▸ **What is being asked**:
Arrange every nonblank line of the entries below as a Markdown table with two columns, Row and Line. Number the rows consecutively and omit blank lines.

▸ **Records provided**:
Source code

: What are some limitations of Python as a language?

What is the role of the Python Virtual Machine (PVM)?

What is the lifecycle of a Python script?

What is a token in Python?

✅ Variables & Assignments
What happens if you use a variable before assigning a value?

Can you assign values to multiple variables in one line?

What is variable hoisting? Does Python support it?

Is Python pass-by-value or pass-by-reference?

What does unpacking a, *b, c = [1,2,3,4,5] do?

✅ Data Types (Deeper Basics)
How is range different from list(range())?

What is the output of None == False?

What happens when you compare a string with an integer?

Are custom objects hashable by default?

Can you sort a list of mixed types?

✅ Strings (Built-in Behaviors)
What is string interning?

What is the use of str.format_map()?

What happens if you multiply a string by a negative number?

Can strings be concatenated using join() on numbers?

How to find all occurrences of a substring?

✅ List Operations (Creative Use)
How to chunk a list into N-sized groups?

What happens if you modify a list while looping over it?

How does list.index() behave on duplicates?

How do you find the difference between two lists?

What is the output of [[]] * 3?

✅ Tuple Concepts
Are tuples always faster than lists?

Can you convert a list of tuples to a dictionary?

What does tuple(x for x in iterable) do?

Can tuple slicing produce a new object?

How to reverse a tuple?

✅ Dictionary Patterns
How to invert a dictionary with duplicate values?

▸ **Answer below**:
| Row | Line |
|---|---|
| 1 | Source code |
| 2 | : What are some limitations of Python as a language? |
| 3 | What is the role of the Python Virtual Machine (PVM)? |
| 4 | What is the lifecycle of a Python script? |
| 5 | What is a token in Python? |
| 6 | ✅ Variables & Assignments |
| 7 | What happens if you use a variable before assigning a value? |
| 8 | Can you assign values to multiple variables in one line? |
| 9 | What is variable hoisting? Does Python support it? |
| 10 | Is Python pass-by-value or pass-by-reference? |
| 11 | What does unpacking a, *b, c = [1,2,3,4,5] do? |
| 12 | ✅ Data Types (Deeper Basics) |
| 13 | How is range different from list(range())? |
| 14 | What is the output of None == False? |
| 15 | What happens when you compare a string with an integer? |
| 16 | Are custom objects hashable by default? |
| 17 | Can you sort a list of mixed types? |
| 18 | ✅ Strings (Built-in Behaviors) |
| 19 | What is string interning? |
| 20 | What is the use of str.format_map()? |
| 21 | What happens if you multiply a string by a negative number? |
| 22 | Can strings be concatenated using join() on numbers? |
| 23 | How to find all occurrences of a substring? |
| 24 | ✅ List Operations (Creative Use) |
| 25 | How to chunk a list into N-sized groups? |
| 26 | What happens if you modify a list while looping over it? |
| 27 | How does list.index() behave on duplicates? |
| 28 | How do you find the difference between two lists? |
| 29 | What is the output of [[]] * 3? |
| 30 | ✅ Tuple Concepts |
| 31 | Are tuples always faster than lists? |
| 32 | Can you convert a list of tuples to a dictionary? |
| 33 | What does tuple(x for x in iterable) do? |
| 34 | Can tuple slicing produce a new object? |
| 35 | How to reverse a tuple? |
| 36 | ✅ Dictionary Patterns |
| 37 | How to invert a dictionary with duplicate values? |